Search the listing below for lines containing the string "Left". Reply with their count only.
==== Input ====
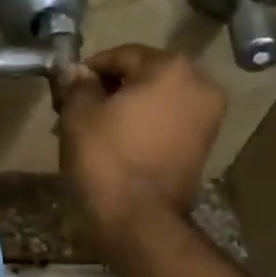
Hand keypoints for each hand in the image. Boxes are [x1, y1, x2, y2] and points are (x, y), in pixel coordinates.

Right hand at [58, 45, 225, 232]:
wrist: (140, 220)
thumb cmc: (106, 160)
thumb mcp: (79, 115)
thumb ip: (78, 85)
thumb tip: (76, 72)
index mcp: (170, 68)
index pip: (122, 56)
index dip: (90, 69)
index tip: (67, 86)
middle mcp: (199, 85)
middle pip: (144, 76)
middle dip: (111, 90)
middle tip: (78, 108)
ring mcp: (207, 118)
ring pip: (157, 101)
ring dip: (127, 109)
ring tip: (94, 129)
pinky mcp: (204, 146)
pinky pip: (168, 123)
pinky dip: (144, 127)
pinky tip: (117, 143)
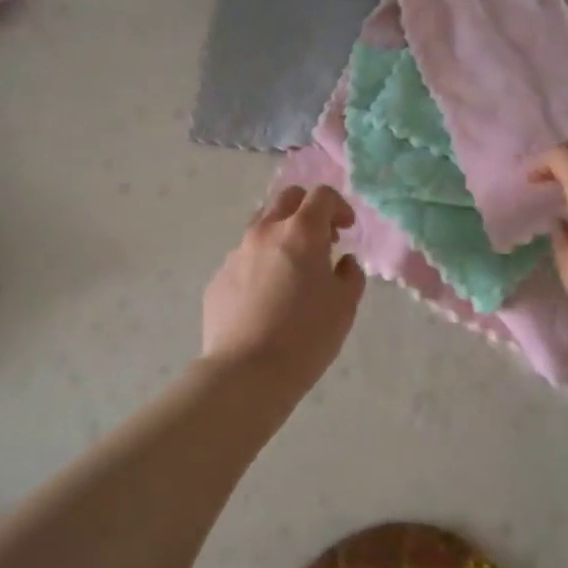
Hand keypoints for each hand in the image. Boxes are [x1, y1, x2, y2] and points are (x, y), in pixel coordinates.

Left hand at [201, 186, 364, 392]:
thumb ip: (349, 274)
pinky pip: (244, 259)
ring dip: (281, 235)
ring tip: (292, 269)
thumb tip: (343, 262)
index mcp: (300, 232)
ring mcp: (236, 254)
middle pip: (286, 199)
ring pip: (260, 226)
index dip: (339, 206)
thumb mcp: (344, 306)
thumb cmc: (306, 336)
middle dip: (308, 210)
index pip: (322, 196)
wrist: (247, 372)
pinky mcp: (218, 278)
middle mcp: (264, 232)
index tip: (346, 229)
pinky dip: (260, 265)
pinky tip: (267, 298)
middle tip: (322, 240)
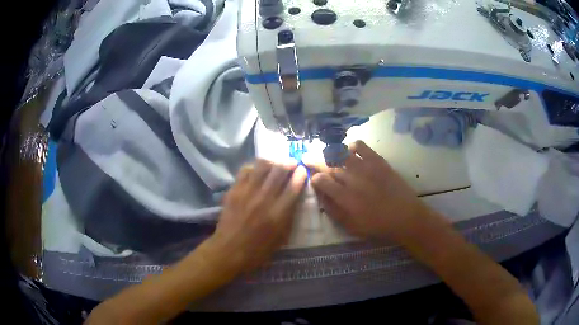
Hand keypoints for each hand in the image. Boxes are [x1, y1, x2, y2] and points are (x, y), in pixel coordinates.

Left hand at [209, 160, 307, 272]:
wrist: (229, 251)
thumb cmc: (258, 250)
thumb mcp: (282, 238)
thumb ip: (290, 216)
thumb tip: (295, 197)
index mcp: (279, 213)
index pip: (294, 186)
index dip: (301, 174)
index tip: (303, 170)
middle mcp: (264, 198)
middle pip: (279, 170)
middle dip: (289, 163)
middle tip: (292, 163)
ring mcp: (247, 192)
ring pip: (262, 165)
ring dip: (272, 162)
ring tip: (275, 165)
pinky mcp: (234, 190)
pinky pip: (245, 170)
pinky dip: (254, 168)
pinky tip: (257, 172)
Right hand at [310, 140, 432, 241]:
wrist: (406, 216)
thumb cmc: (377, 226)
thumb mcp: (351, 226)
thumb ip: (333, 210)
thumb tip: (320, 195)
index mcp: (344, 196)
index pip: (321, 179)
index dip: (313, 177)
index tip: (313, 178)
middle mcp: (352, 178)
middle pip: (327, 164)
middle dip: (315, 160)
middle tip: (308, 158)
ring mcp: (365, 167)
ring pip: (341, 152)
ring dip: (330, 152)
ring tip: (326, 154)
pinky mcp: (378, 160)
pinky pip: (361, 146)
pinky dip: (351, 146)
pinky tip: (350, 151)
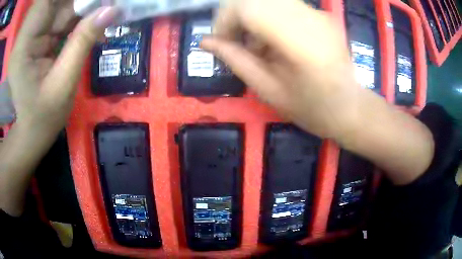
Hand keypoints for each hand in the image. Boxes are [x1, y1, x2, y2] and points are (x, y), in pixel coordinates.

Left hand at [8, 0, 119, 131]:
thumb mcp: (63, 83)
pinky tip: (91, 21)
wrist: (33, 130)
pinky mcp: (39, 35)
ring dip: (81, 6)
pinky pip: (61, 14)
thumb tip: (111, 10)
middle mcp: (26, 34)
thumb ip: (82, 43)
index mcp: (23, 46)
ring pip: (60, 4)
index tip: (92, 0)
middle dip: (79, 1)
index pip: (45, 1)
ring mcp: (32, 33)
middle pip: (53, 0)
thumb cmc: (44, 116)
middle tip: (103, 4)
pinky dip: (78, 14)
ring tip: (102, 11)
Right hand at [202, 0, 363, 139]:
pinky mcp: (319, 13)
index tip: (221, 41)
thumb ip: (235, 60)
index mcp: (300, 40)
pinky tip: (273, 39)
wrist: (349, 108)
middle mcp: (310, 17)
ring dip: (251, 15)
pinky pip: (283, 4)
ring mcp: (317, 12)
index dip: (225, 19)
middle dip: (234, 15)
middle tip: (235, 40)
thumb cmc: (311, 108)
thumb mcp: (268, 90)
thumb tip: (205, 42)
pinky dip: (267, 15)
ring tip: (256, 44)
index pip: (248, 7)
====
==== Input ====
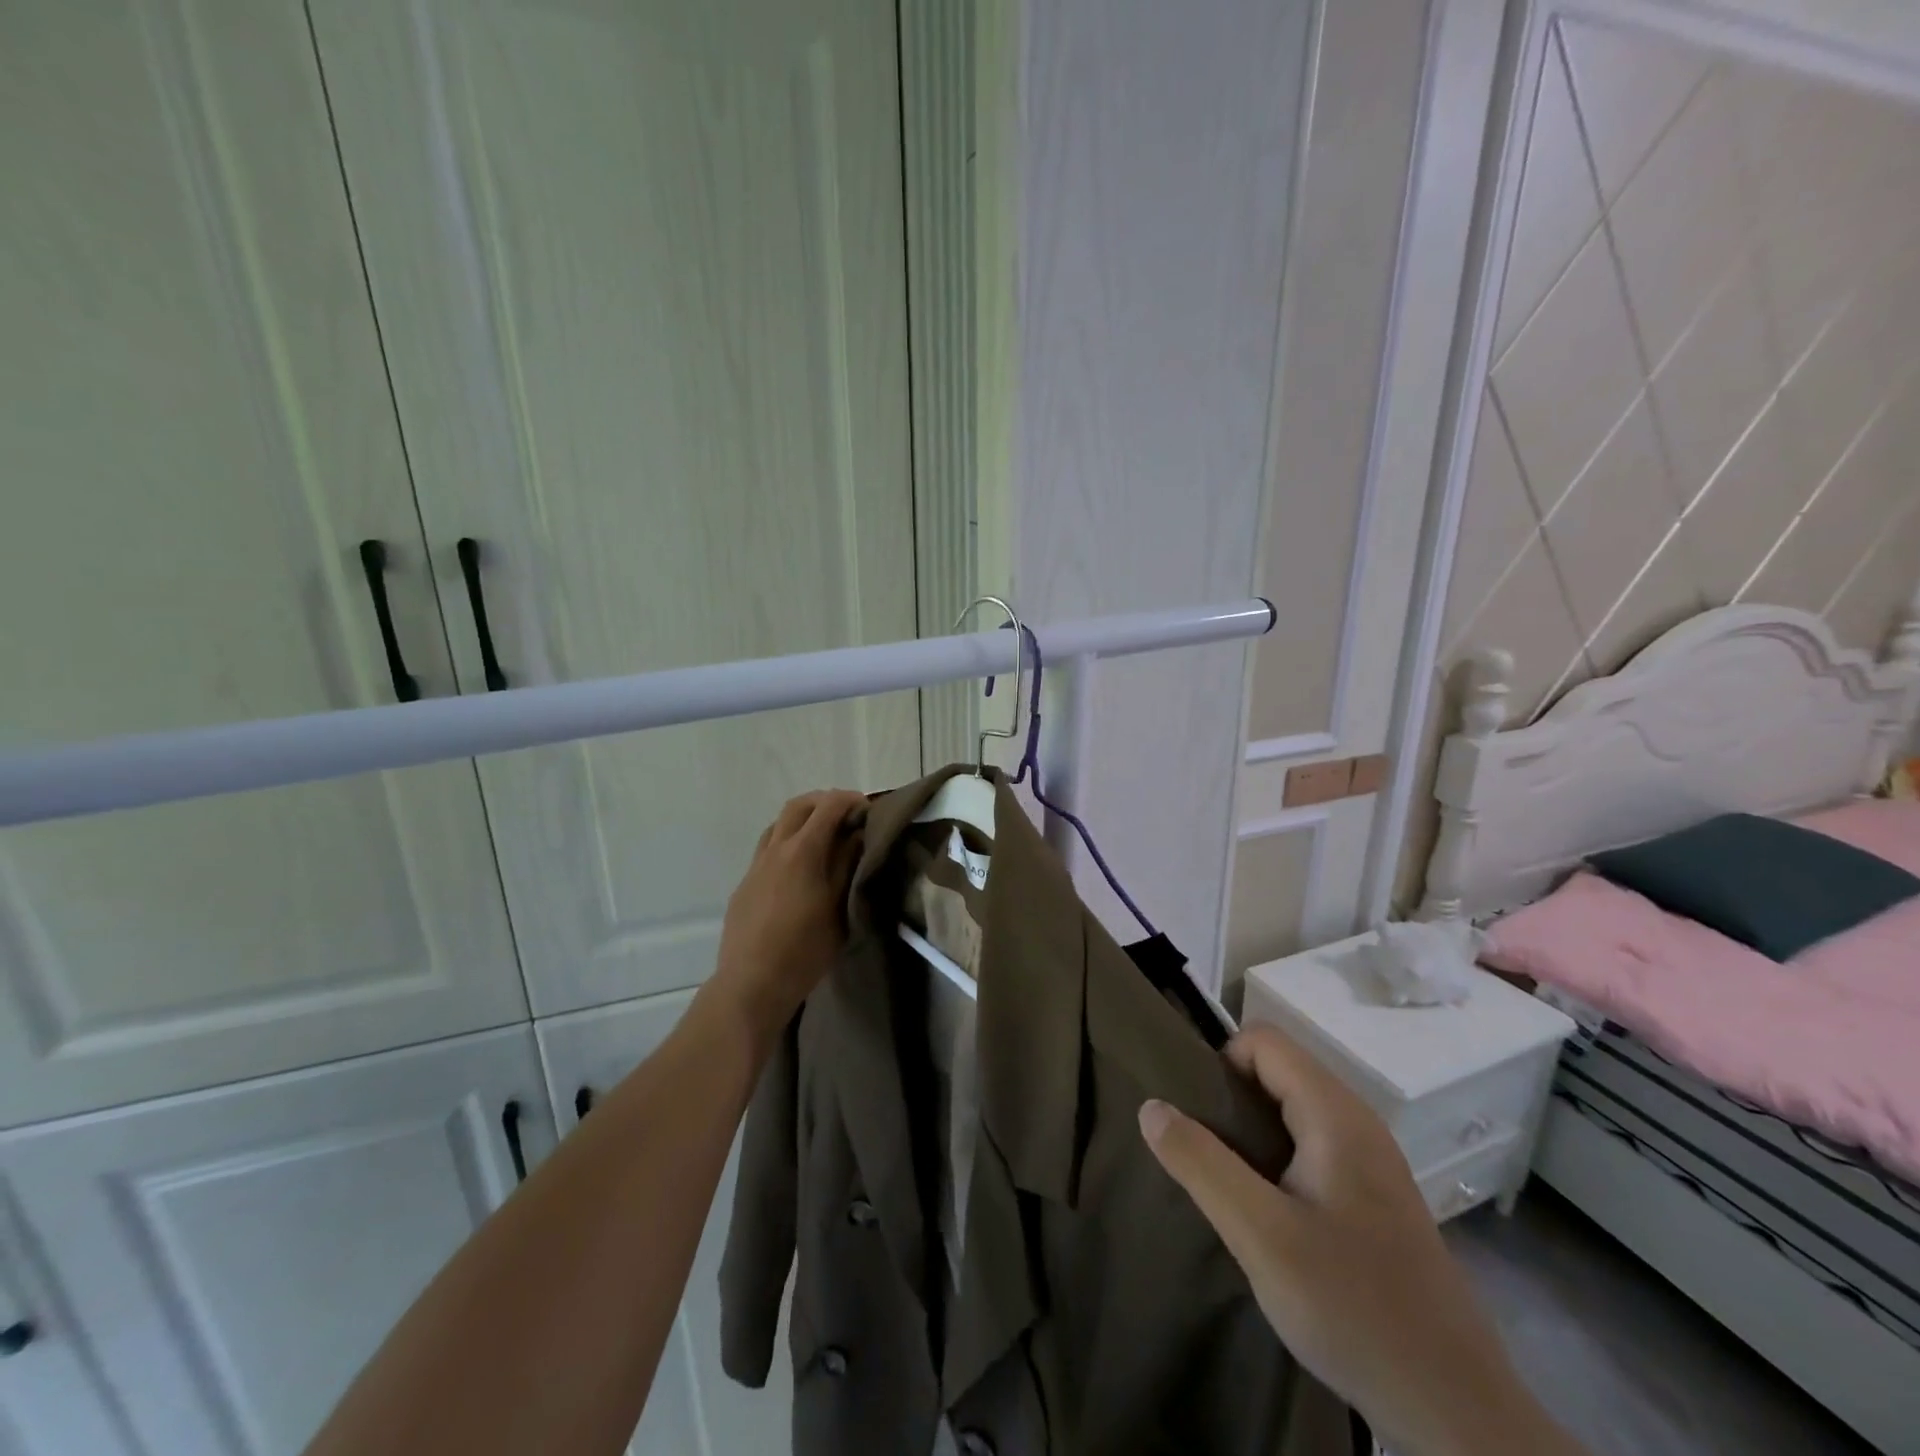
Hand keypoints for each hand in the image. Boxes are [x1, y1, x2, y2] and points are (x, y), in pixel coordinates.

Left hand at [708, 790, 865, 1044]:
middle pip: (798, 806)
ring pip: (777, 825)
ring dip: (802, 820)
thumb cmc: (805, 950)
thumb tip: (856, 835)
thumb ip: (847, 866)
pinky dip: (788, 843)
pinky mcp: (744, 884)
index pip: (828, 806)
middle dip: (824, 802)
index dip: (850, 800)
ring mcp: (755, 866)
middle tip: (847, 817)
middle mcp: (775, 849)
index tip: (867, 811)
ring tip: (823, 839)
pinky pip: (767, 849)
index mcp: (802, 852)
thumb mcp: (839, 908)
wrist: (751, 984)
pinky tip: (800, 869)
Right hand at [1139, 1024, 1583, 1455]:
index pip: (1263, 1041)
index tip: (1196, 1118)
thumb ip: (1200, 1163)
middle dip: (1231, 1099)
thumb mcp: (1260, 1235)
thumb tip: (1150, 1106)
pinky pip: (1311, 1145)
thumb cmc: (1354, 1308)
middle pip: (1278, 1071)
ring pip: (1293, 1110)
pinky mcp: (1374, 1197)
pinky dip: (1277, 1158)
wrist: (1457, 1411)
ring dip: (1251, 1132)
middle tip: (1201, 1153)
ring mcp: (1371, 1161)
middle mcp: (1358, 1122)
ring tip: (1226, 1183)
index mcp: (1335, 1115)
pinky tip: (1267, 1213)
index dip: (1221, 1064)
====
## Result:
4